**** Material for the task ****

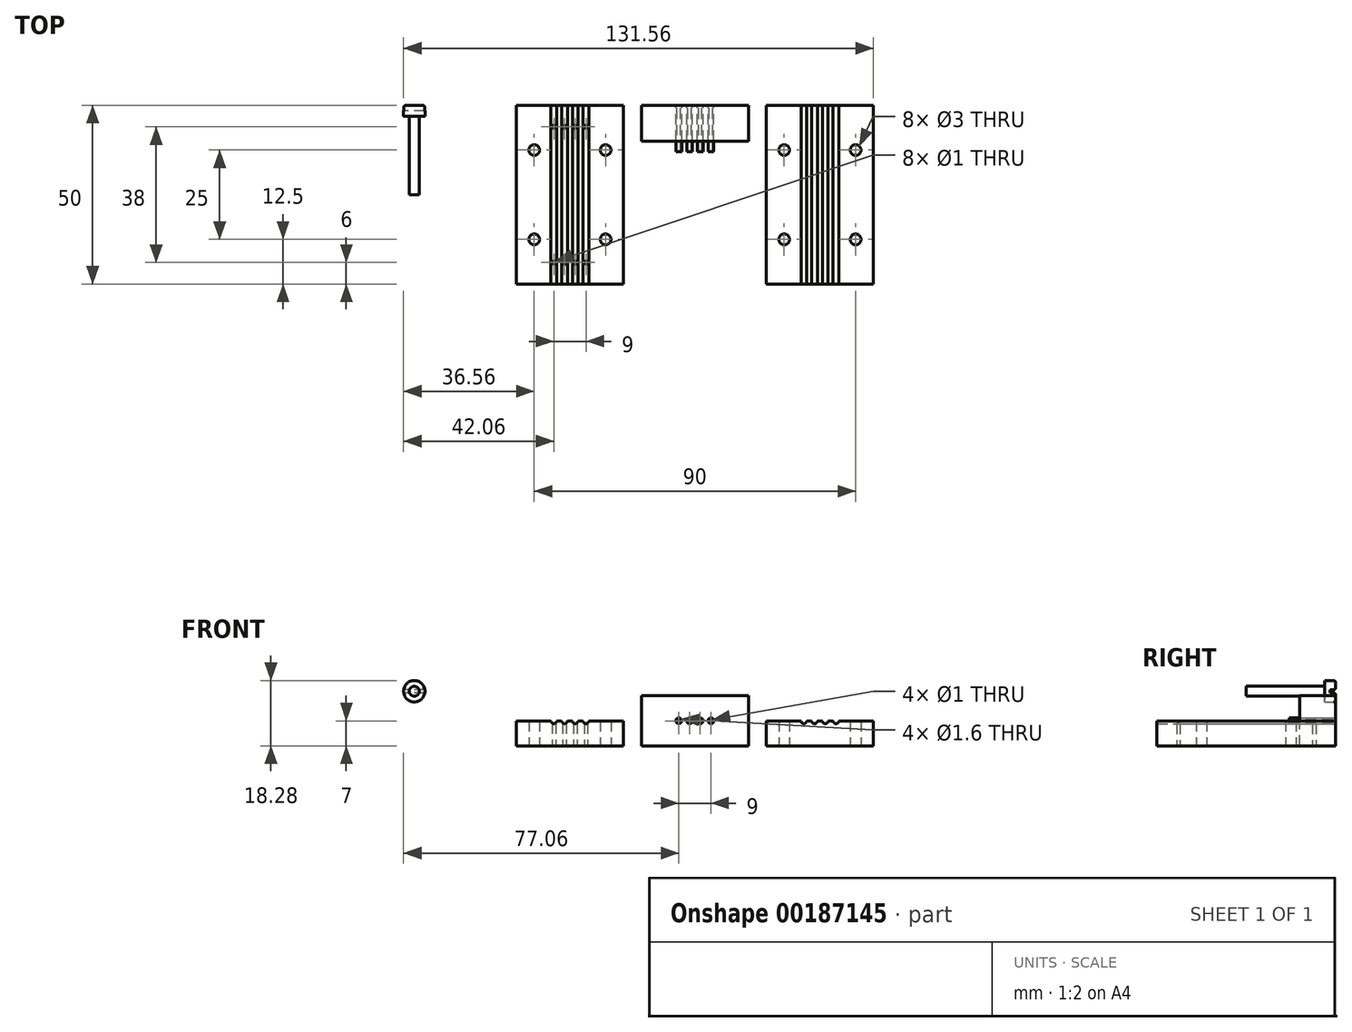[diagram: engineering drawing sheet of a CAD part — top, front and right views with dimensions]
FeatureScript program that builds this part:
annotation { "Feature Type Name" : "Feature", "Feature Type Description" : "" }
export const myFeature = defineFeature(function(context is Context, id is Id, definition is map)
    precondition{}
    {
        {
            var Q0;
            Q0=qCreatedBy(makeId("Front.planeOp"),FACE);
            var sketch = newSketch(context, id + "F0", { "sketchPlane" : qUnion([Q0])});
            skLineSegment(sketch, "E0.bottom", {"start": v(0, 0) * mm, "end": v(30, 0) * mm});
            skLineSegment(sketch, "E0.top", {"start": v(0, 7) * mm, "end": v(30, 7) * mm});
            skLineSegment(sketch, "E0.left", {"start": v(0, 0) * mm, "end": v(0, 7) * mm});
            skLineSegment(sketch, "E0.right", {"start": v(30, 0) * mm, "end": v(30, 7) * mm});
            skCircle(sketch, "E1", {"center": v(10.5, 7) * mm, "radius": 0.8 * mm});
            skCircle(sketch, "E2.1.0.0", {"center": v(13.5, 7) * mm, "radius": 0.8 * mm});
            skCircle(sketch, "E2.2.0.0", {"center": v(16.5, 7) * mm, "radius": 0.8 * mm});
            skCircle(sketch, "E2.3.0.0", {"center": v(19.5, 7) * mm, "radius": 0.8 * mm});
            skLineSegment(sketch, "E2.direction1", {"start": v(10.5, 7) * mm, "end": v(13.5, 7) * mm, "construction": true});
            skSolve(sketch);
        }
        {
            var Q0;
            Q0=makeQuery(id+"F0.imprint","IMPRINT",FACE,{"disambiguationData":[TD([[makeQuery(id+"F0.imprint","IMPRINT",EDGE,{"derivedFrom":sQuery(id+"F0.wireOp",EDGE,"E0.bottom")}),1.0]])]});
            extrude(context, id + "F1", {"entities" : qUnion([Q0]), "depth" : 50 * mm});
        }
        {
            var Q0;
            Q0=qCreatedBy(makeId("Front.planeOp"),FACE);
            var sketch = newSketch(context, id + "F2", { "sketchPlane" : qUnion([Q0])});
            skLineSegment(sketch, "E3.bottom", {"start": v(35, 0) * mm, "end": v(65, 0) * mm});
            skLineSegment(sketch, "E3.top", {"start": v(35, 7) * mm, "end": v(65, 7) * mm, "construction": true});
            skLineSegment(sketch, "E3.left", {"start": v(35, 0) * mm, "end": v(35, 7) * mm});
            skLineSegment(sketch, "E3.right", {"start": v(65, 0) * mm, "end": v(65, 7) * mm});
            skCircle(sketch, "E4", {"center": v(45.5, 7) * mm, "radius": 0.8 * mm});
            skCircle(sketch, "E5.1.0.0", {"center": v(48.5, 7) * mm, "radius": 0.8 * mm});
            skCircle(sketch, "E5.2.0.0", {"center": v(51.5, 7) * mm, "radius": 0.8 * mm});
            skCircle(sketch, "E5.3.0.0", {"center": v(54.5, 7) * mm, "radius": 0.8 * mm});
            skLineSegment(sketch, "E5.direction1", {"start": v(45.5, 7) * mm, "end": v(48.5, 7) * mm, "construction": true});
            skLineSegment(sketch, "E6.top", {"start": v(35, 14) * mm, "end": v(65, 14) * mm});
            skLineSegment(sketch, "E6.left", {"start": v(35, 0) * mm, "end": v(35, 14) * mm});
            skLineSegment(sketch, "E6.right", {"start": v(65, 0) * mm, "end": v(65, 14) * mm});
            skCircle(sketch, "E7", {"center": v(45.5, 7) * mm, "radius": 0.5 * mm});
            skCircle(sketch, "E8.1.0.0", {"center": v(48.5, 7) * mm, "radius": 0.5 * mm});
            skCircle(sketch, "E8.2.0.0", {"center": v(51.5, 7) * mm, "radius": 0.5 * mm});
            skCircle(sketch, "E8.3.0.0", {"center": v(54.5, 7) * mm, "radius": 0.5 * mm});
            skSolve(sketch);
        }
        {
            var Q0;
            Q0=makeQuery(id+"F2.imprint","IMPRINT",FACE,{"disambiguationData":[TD([[makeQuery(id+"F2.imprint","IMPRINT",EDGE,{"derivedFrom":sQuery(id+"F2.wireOp",EDGE,"E5.3.0.0")}),1.0]])]});
            var Q1;
            Q1=makeQuery(id+"F2.imprint","IMPRINT",FACE,{"disambiguationData":[TD([[makeQuery(id+"F2.imprint","IMPRINT",EDGE,{"derivedFrom":sQuery(id+"F2.wireOp",EDGE,"E5.2.0.0")}),1.0]])]});
            var Q2;
            Q2=makeQuery(id+"F2.imprint","IMPRINT",FACE,{"disambiguationData":[TD([[makeQuery(id+"F2.imprint","IMPRINT",EDGE,{"derivedFrom":sQuery(id+"F2.wireOp",EDGE,"E5.1.0.0")}),1.0]])]});
            var Q3;
            Q3=makeQuery(id+"F2.imprint","IMPRINT",FACE,{"disambiguationData":[TD([[makeQuery(id+"F2.imprint","IMPRINT",EDGE,{"derivedFrom":sQuery(id+"F2.wireOp",EDGE,"E4")}),1.0]])]});
            extrude(context, id + "F3", {"entities" : qUnion([Q0, Q1, Q2, Q3]), "depth" : 13 * mm});
        }
        {
            var Q0;
            Q0=makeQuery(id+"F2.imprint","IMPRINT",FACE,{"disambiguationData":[TD([[makeQuery(id+"F2.imprint","IMPRINT",EDGE,{"derivedFrom":sQuery(id+"F2.wireOp",EDGE,"E4")}),-1.0]])]});
            extrude(context, id + "F4", {"entities" : qUnion([Q0]), "depth" : 10 * mm});
        }
        {
            var Q0;
            Q0=qCreatedBy(makeId("Front.planeOp"),FACE);
            var sketch = newSketch(context, id + "F5", { "sketchPlane" : qUnion([Q0])});
            skCircle(sketch, "E9", {"center": v(-28.56, 15.28) * mm, "radius": 3 * mm});
            skCircle(sketch, "E10", {"center": v(-28.56, 15.28) * mm, "radius": 1.4 * mm});
            skSolve(sketch);
        }
        {
            var Q0;
            Q0=makeQuery(id+"F5.imprint","IMPRINT",FACE,{"disambiguationData":[TD([[makeQuery(id+"F5.imprint","IMPRINT",EDGE,{"derivedFrom":sQuery(id+"F5.wireOp",EDGE,"E9")}),1.0]])]});
            var Q1;
            Q1=makeQuery(id+"F5.imprint","IMPRINT",FACE,{"disambiguationData":[TD([[makeQuery(id+"F5.imprint","IMPRINT",EDGE,{"derivedFrom":sQuery(id+"F5.wireOp",EDGE,"E10")}),1.0]])]});
            extrude(context, id + "F6", {"entities" : qUnion([Q0, Q1]), "depth" : 3 * mm});
        }
        {
            var Q0;
            Q0=makeQuery(id+"F5.imprint","IMPRINT",FACE,{"disambiguationData":[TD([[makeQuery(id+"F5.imprint","IMPRINT",EDGE,{"derivedFrom":sQuery(id+"F5.wireOp",EDGE,"E10")}),1.0]])]});
            extrude(context, id + "F7", {"entities" : qUnion([Q0]), "operationType" : NewBodyOperationType.ADD, "depth" : 25 * mm});
        }
        {
            var Q0;
            Q0=makeQuery(id+"F5.imprint","IMPRINT",FACE,{"disambiguationData":[TD([[makeQuery(id+"F5.imprint","IMPRINT",EDGE,{"derivedFrom":sQuery(id+"F5.wireOp",EDGE,"E9")}),1.0]])]});
            var sketch = newSketch(context, id + "F8", { "sketchPlane" : qUnion([Q0])});
            skCircle(sketch, "E11.0", {"center": v(-28.56, 15.28) * mm, "radius": 1.4 * mm});
            skLineSegment(sketch, "E12.bottom", {"start": v(-24.57, 14.84) * mm, "end": v(-32.56, 14.84) * mm});
            skLineSegment(sketch, "E12.top", {"start": v(-24.57, 15.72) * mm, "end": v(-32.56, 15.72) * mm});
            skLineSegment(sketch, "E12.left", {"start": v(-24.57, 14.84) * mm, "end": v(-24.57, 15.72) * mm});
            skLineSegment(sketch, "E12.right", {"start": v(-32.56, 14.84) * mm, "end": v(-32.56, 15.72) * mm});
            skSolve(sketch);
        }
        {
            var Q0;
            {var subQ0=sQuery(id+"F8.wireOp",EDGE,"E12.top");var subQ1=sQuery(id+"F8.wireOp",EDGE,"E11.0");var subQ2=makeQuery(id+"F8.imprint","INTERSECT",VERTEX,{"disambiguationData":[OD(0.0)],"derivedFrom":[subQ1,subQ0]});Q0=makeQuery(id+"F8.imprint","IMPRINT",FACE,{"disambiguationData":[TD([[makeQuery(id+"F8.imprint","IMPRINT",EDGE,{"disambiguationData":[TD([[subQ2,-1.0]])],"derivedFrom":subQ1}),-1.0]])]});}
            var Q1;
            {var subQ0=sQuery(id+"F8.wireOp",EDGE,"E12.top");var subQ1=sQuery(id+"F8.wireOp",EDGE,"E11.0");var subQ2=makeQuery(id+"F8.imprint","INTERSECT",VERTEX,{"disambiguationData":[OD(0.0)],"derivedFrom":[subQ1,subQ0]});Q1=makeQuery(id+"F8.imprint","IMPRINT",FACE,{"disambiguationData":[TD([[makeQuery(id+"F8.imprint","IMPRINT",EDGE,{"disambiguationData":[TD([[subQ2,-1.0]])],"derivedFrom":subQ1}),1.0]])]});}
            var Q2;
            {var subQ0=sQuery(id+"F8.wireOp",EDGE,"E12.top");var subQ1=sQuery(id+"F8.wireOp",EDGE,"E11.0");var subQ2=makeQuery(id+"F8.imprint","INTERSECT",VERTEX,{"disambiguationData":[OD(1.0)],"derivedFrom":[subQ1,subQ0]});Q2=makeQuery(id+"F8.imprint","IMPRINT",FACE,{"disambiguationData":[TD([[makeQuery(id+"F8.imprint","IMPRINT",EDGE,{"disambiguationData":[TD([[subQ2,1.0]])],"derivedFrom":subQ1}),-1.0]])]});}
            extrude(context, id + "F9", {"entities" : qUnion([Q0, Q1, Q2]), "operationType" : NewBodyOperationType.REMOVE, "depth" : 1.5 * mm});
        }
        {
            var Q0;
            {var subQ0=sQuery(id+"F5.wireOp",EDGE,"E9");Q0=makeQuery(id+"F9.boolean.opBoolean","SPLIT",FACE,{"disambiguationData":[TD([makeQuery(id+"F9.opExtrude","SWEPT_FACE",FACE,{"disambiguationData":[OSD([sQuery(id+"F8.wireOp",EDGE,"E12.top")])]})])],"derivedFrom":makeQuery(id+"F6.opExtrude","CAP_FACE",FACE,{"disambiguationData":[OSD([subQ0])],"isStart":true})});}
            var Q1;
            {var subQ0=sQuery(id+"F5.wireOp",EDGE,"E9");Q1=makeQuery(id+"F9.boolean.opBoolean","SPLIT",FACE,{"disambiguationData":[TD([makeQuery(id+"F9.opExtrude","SWEPT_FACE",FACE,{"disambiguationData":[OSD([sQuery(id+"F8.wireOp",EDGE,"E12.bottom")])]})])],"derivedFrom":makeQuery(id+"F6.opExtrude","CAP_FACE",FACE,{"disambiguationData":[OSD([subQ0])],"isStart":true})});}
            fillet(context, id + "F10", {"entities" : qUnion([Q0, Q1]), "radius" : .5 * mm, "tangentPropagation" : true, "allowEdgeOverflow" : false});
        }
        {
            var Q0;
            Q0=makeQuery(id+"F1.opExtrude","SWEPT_FACE",FACE,{"disambiguationData":[OSD([sQuery(id+"F0.wireOp",EDGE,"E0.bottom")])]});
            var sketch = newSketch(context, id + "F11", { "sketchPlane" : qUnion([Q0])});
            skLineSegment(sketch, "E13", {"start": v(30, 50) * mm, "end": v(0, 0) * mm, "construction": true});
            skLineSegment(sketch, "E14.bottom", {"start": v(25, 37.5) * mm, "end": v(5, 37.5) * mm, "construction": true});
            skLineSegment(sketch, "E14.top", {"start": v(25, 12.5) * mm, "end": v(5, 12.5) * mm, "construction": true});
            skLineSegment(sketch, "E14.left", {"start": v(25, 37.5) * mm, "end": v(25, 12.5) * mm, "construction": true});
            skLineSegment(sketch, "E14.right", {"start": v(5, 37.5) * mm, "end": v(5, 12.5) * mm, "construction": true});
            skPoint(sketch, "E14.middle", {"position": v(15, 25) * mm});
            skCircle(sketch, "E15", {"center": v(5, 12.5) * mm, "radius": 1.5 * mm});
            skCircle(sketch, "E16.0.1.0", {"center": v(5, 37.5) * mm, "radius": 1.5 * mm});
            skCircle(sketch, "E16.1.0.0", {"center": v(25, 12.5) * mm, "radius": 1.5 * mm});
            skCircle(sketch, "E16.1.1.0", {"center": v(25, 37.5) * mm, "radius": 1.5 * mm});
            skLineSegment(sketch, "E16.direction1", {"start": v(5, 12.5) * mm, "end": v(25, 12.5) * mm, "construction": true});
            skLineSegment(sketch, "E16.direction2", {"start": v(5, 12.5) * mm, "end": v(5, 37.5) * mm, "construction": true});
            skLineSegment(sketch, "E17.bottom", {"start": v(19.5, 44) * mm, "end": v(10.5, 44) * mm, "construction": true});
            skLineSegment(sketch, "E17.top", {"start": v(19.5, 6) * mm, "end": v(10.5, 6) * mm, "construction": true});
            skLineSegment(sketch, "E17.left", {"start": v(19.5, 44) * mm, "end": v(19.5, 6) * mm, "construction": true});
            skLineSegment(sketch, "E17.right", {"start": v(10.5, 44) * mm, "end": v(10.5, 6) * mm, "construction": true});
            skCircle(sketch, "E18", {"center": v(10.5, 6) * mm, "radius": 0.5 * mm});
            skCircle(sketch, "E19.0.1.0", {"center": v(10.5, 44) * mm, "radius": 0.5 * mm});
            skCircle(sketch, "E19.1.0.0", {"center": v(13.5, 6) * mm, "radius": 0.5 * mm});
            skCircle(sketch, "E19.1.1.0", {"center": v(13.5, 44) * mm, "radius": 0.5 * mm});
            skCircle(sketch, "E19.2.0.0", {"center": v(16.5, 6) * mm, "radius": 0.5 * mm});
            skCircle(sketch, "E19.2.1.0", {"center": v(16.5, 44) * mm, "radius": 0.5 * mm});
            skCircle(sketch, "E19.3.0.0", {"center": v(19.5, 6) * mm, "radius": 0.5 * mm});
            skCircle(sketch, "E19.3.1.0", {"center": v(19.5, 44) * mm, "radius": 0.5 * mm});
            skLineSegment(sketch, "E19.direction1", {"start": v(10.5, 6) * mm, "end": v(13.5, 6) * mm, "construction": true});
            skLineSegment(sketch, "E19.direction2", {"start": v(10.5, 6) * mm, "end": v(10.5, 44) * mm, "construction": true});
            skSolve(sketch);
        }
        {
            var Q0;
            Q0=makeQuery(id+"F1.opExtrude","SWEPT_BODY",BODY,{"disambiguationData":[OSD([sQuery(id+"F0.wireOp",EDGE,"E0.bottom"),sQuery(id+"F0.wireOp",EDGE,"E0.top"),sQuery(id+"F0.wireOp",EDGE,"E0.left"),sQuery(id+"F0.wireOp",EDGE,"E0.right"),sQuery(id+"F0.wireOp",EDGE,"E1"),sQuery(id+"F0.wireOp",EDGE,"E2.1.0.0"),sQuery(id+"F0.wireOp",EDGE,"E2.2.0.0"),sQuery(id+"F0.wireOp",EDGE,"E2.3.0.0")])]});
            transform(context, id + "F12", {"entities" : qUnion([Q0]), "transformType" : TransformType.TRANSLATION_3D, "dx" : 70 * mm, "dy" : 0 * mm, "dz" : 0 * mm, "makeCopy" : true});
        }
        {
            var Q0;
            Q0 = qSketchRegion(id + "F11", true);
            extrude(context, id + "F13", {"entities" : qUnion([Q0]), "operationType" : NewBodyOperationType.REMOVE, "oppositeDirection" : true, "depth" : 25 * mm});
        }
        {
            var Q0;
            Q0=makeQuery(id+"F12.opPattern","COPY",FACE,{"derivedFrom":makeQuery(id+"F1.opExtrude","SWEPT_FACE",FACE,{"disambiguationData":[OSD([sQuery(id+"F0.wireOp",EDGE,"E0.bottom")])]}),"instanceName":"1"});
            var sketch = newSketch(context, id + "F14", { "sketchPlane" : qUnion([Q0])});
            skLineSegment(sketch, "E20", {"start": v(70, 0) * mm, "end": v(100, 50) * mm, "construction": true});
            skLineSegment(sketch, "E21.bottom", {"start": v(75, 12.5) * mm, "end": v(95, 12.5) * mm, "construction": true});
            skLineSegment(sketch, "E21.top", {"start": v(75, 37.5) * mm, "end": v(95, 37.5) * mm, "construction": true});
            skLineSegment(sketch, "E21.left", {"start": v(75, 12.5) * mm, "end": v(75, 37.5) * mm, "construction": true});
            skLineSegment(sketch, "E21.right", {"start": v(95, 12.5) * mm, "end": v(95, 37.5) * mm, "construction": true});
            skPoint(sketch, "E21.middle", {"position": v(85, 25) * mm});
            skCircle(sketch, "E22", {"center": v(95, 37.5) * mm, "radius": 1.5 * mm});
            skCircle(sketch, "E23.0.1.0", {"center": v(95, 12.5) * mm, "radius": 1.5 * mm});
            skCircle(sketch, "E23.1.0.0", {"center": v(75, 37.5) * mm, "radius": 1.5 * mm});
            skCircle(sketch, "E23.1.1.0", {"center": v(75, 12.5) * mm, "radius": 1.5 * mm});
            skLineSegment(sketch, "E23.direction1", {"start": v(95, 37.5) * mm, "end": v(75, 37.5) * mm, "construction": true});
            skLineSegment(sketch, "E23.direction2", {"start": v(95, 37.5) * mm, "end": v(95, 12.5) * mm, "construction": true});
            skSolve(sketch);
        }
        {
            var Q0;
            Q0 = qSketchRegion(id + "F14", true);
            extrude(context, id + "F15", {"entities" : qUnion([Q0]), "operationType" : NewBodyOperationType.REMOVE, "oppositeDirection" : true, "depth" : 25 * mm});
        }
    });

****

▶ [What you are asked to do]: List each line in the rows above that contains the string "middle".

▶ [Solution to the exercise]:
            skPoint(sketch, "E14.middle", {"position": v(15, 25) * mm});
            skPoint(sketch, "E21.middle", {"position": v(85, 25) * mm});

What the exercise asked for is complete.